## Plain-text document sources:
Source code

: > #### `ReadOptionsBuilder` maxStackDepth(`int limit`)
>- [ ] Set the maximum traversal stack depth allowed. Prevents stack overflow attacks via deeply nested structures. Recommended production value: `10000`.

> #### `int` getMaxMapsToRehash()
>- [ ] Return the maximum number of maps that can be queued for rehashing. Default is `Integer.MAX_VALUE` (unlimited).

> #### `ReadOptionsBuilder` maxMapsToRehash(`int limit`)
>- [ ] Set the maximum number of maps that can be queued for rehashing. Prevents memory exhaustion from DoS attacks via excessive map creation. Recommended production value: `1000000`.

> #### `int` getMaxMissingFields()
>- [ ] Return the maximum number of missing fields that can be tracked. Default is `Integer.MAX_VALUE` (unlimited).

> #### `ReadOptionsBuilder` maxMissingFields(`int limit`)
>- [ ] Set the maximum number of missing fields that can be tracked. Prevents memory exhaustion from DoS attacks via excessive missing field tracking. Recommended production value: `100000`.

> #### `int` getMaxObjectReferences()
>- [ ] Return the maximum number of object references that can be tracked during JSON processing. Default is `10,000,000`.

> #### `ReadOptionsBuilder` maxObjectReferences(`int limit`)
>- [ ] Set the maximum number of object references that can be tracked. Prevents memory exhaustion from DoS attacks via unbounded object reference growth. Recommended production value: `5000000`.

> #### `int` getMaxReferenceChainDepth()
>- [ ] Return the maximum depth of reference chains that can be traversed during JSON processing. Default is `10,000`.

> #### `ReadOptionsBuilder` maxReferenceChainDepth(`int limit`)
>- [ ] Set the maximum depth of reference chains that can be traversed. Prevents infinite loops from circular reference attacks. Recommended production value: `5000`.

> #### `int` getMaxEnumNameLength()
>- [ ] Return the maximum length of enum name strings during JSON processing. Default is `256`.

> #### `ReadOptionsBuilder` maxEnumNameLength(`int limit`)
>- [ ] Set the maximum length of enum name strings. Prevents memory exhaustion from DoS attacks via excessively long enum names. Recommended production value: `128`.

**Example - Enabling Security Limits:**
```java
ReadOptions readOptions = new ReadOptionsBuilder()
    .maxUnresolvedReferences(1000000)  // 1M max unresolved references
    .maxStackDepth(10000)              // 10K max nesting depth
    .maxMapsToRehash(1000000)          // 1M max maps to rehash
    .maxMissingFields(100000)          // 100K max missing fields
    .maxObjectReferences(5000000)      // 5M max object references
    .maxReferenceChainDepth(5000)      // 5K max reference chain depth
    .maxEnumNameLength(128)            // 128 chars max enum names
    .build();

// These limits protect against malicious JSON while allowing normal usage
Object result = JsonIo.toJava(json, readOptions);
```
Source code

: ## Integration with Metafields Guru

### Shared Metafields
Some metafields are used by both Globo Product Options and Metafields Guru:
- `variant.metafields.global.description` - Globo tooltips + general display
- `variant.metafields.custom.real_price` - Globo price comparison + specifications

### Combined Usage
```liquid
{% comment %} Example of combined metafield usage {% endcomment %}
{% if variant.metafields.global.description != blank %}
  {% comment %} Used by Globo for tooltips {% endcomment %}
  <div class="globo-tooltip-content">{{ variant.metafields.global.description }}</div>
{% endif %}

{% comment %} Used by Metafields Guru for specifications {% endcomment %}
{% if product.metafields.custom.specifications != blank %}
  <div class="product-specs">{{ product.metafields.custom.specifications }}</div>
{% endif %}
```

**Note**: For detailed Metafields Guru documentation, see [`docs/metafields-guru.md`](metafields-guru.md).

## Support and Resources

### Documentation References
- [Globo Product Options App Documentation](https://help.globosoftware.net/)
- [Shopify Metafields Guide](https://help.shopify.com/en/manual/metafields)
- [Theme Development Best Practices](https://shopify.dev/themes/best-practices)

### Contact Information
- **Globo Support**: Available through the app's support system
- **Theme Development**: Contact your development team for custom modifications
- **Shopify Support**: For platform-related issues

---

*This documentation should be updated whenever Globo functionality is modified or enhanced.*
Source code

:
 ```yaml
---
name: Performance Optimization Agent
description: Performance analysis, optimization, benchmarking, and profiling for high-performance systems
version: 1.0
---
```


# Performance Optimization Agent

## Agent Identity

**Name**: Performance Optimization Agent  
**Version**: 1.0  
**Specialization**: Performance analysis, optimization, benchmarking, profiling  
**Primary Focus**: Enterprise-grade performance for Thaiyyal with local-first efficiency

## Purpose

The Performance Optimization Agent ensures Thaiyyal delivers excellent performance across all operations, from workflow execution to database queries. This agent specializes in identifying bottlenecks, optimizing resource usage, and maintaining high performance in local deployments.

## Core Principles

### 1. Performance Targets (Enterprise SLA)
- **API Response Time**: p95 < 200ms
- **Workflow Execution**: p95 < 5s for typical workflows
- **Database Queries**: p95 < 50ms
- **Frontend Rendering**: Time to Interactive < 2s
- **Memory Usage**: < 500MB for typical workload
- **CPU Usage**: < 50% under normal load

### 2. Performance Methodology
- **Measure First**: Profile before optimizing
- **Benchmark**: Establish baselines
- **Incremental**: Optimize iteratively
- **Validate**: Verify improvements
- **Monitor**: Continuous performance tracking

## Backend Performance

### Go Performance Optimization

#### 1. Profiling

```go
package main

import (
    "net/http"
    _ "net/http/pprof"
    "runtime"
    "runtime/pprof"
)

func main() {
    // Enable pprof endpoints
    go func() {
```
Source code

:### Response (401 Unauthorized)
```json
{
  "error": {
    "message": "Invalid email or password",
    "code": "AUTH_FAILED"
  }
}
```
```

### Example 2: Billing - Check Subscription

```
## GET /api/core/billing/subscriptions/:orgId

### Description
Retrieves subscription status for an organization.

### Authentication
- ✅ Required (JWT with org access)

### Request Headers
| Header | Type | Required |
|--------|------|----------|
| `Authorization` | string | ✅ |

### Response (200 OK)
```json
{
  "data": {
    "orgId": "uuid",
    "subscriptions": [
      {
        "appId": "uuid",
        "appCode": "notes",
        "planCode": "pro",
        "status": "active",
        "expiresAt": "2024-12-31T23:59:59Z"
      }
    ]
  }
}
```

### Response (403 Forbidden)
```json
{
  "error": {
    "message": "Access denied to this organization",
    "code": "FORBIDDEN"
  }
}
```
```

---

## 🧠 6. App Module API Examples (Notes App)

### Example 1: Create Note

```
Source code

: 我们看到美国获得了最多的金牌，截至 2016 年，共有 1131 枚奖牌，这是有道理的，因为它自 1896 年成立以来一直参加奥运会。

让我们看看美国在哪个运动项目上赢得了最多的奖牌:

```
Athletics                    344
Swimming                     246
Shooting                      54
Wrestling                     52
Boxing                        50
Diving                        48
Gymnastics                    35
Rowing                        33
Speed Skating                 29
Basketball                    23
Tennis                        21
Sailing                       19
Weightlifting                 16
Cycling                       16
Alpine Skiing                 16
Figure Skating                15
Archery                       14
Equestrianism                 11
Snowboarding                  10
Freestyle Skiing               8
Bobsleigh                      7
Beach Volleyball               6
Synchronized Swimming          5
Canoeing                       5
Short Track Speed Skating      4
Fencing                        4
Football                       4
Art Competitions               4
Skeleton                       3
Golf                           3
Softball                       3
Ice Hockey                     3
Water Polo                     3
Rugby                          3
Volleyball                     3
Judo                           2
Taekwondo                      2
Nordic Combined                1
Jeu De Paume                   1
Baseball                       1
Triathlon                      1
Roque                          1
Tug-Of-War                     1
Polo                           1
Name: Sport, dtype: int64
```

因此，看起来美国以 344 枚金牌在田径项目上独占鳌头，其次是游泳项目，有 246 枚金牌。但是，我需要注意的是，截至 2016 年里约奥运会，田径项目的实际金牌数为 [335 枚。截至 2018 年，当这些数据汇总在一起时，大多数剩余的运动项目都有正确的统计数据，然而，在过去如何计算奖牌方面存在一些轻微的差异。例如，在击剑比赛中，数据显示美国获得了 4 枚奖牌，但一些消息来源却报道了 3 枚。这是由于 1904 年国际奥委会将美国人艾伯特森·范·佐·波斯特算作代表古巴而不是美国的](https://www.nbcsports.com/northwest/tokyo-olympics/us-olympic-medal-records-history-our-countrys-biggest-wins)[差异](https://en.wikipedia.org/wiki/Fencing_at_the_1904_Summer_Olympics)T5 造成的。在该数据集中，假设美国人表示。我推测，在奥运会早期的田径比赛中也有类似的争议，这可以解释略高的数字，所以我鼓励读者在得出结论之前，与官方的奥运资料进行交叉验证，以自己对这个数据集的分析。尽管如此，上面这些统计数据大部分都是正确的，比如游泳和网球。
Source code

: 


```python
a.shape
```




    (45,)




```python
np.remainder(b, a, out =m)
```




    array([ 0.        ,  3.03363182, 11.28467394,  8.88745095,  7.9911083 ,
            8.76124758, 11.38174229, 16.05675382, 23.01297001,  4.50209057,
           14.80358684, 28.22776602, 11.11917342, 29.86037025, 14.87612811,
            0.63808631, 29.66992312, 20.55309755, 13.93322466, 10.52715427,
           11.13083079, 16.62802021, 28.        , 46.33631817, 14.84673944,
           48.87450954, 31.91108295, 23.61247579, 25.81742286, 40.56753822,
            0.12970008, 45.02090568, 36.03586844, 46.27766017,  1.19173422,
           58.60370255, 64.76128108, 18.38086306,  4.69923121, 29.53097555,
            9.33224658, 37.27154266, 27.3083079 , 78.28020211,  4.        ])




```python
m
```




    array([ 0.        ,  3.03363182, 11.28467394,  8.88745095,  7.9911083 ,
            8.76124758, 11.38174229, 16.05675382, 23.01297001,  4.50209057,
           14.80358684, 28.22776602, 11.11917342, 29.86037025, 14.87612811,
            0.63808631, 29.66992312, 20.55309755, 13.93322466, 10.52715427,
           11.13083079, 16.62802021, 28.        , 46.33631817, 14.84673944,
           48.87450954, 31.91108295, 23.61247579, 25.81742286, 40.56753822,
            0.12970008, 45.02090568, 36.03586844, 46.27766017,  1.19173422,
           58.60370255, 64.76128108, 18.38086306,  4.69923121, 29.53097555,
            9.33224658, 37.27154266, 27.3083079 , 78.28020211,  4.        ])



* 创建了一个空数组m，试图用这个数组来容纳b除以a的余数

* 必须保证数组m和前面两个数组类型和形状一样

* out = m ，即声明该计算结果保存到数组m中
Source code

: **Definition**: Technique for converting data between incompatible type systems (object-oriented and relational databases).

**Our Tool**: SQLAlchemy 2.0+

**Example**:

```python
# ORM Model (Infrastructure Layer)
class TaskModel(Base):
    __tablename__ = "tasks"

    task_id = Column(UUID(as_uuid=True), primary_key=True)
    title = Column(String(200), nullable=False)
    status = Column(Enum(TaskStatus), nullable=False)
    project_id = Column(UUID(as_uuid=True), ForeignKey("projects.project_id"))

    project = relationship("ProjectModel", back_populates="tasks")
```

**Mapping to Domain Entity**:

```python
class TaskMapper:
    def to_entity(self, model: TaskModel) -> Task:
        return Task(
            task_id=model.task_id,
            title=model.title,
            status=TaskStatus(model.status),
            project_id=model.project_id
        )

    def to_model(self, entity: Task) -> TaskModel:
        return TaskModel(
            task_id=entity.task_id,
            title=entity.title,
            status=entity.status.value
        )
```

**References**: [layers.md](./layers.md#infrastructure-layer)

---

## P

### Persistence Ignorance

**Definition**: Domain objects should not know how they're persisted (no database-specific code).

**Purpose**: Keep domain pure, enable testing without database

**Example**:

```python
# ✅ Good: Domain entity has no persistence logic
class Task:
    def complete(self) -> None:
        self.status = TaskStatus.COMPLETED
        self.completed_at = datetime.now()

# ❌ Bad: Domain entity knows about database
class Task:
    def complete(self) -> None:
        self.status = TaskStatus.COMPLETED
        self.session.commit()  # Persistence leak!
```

## WHAT TO DO:
How many lines in the entries contain the string "Skiing"? Give the number only.

## SOLUTION TO THIS PROBLEM:
2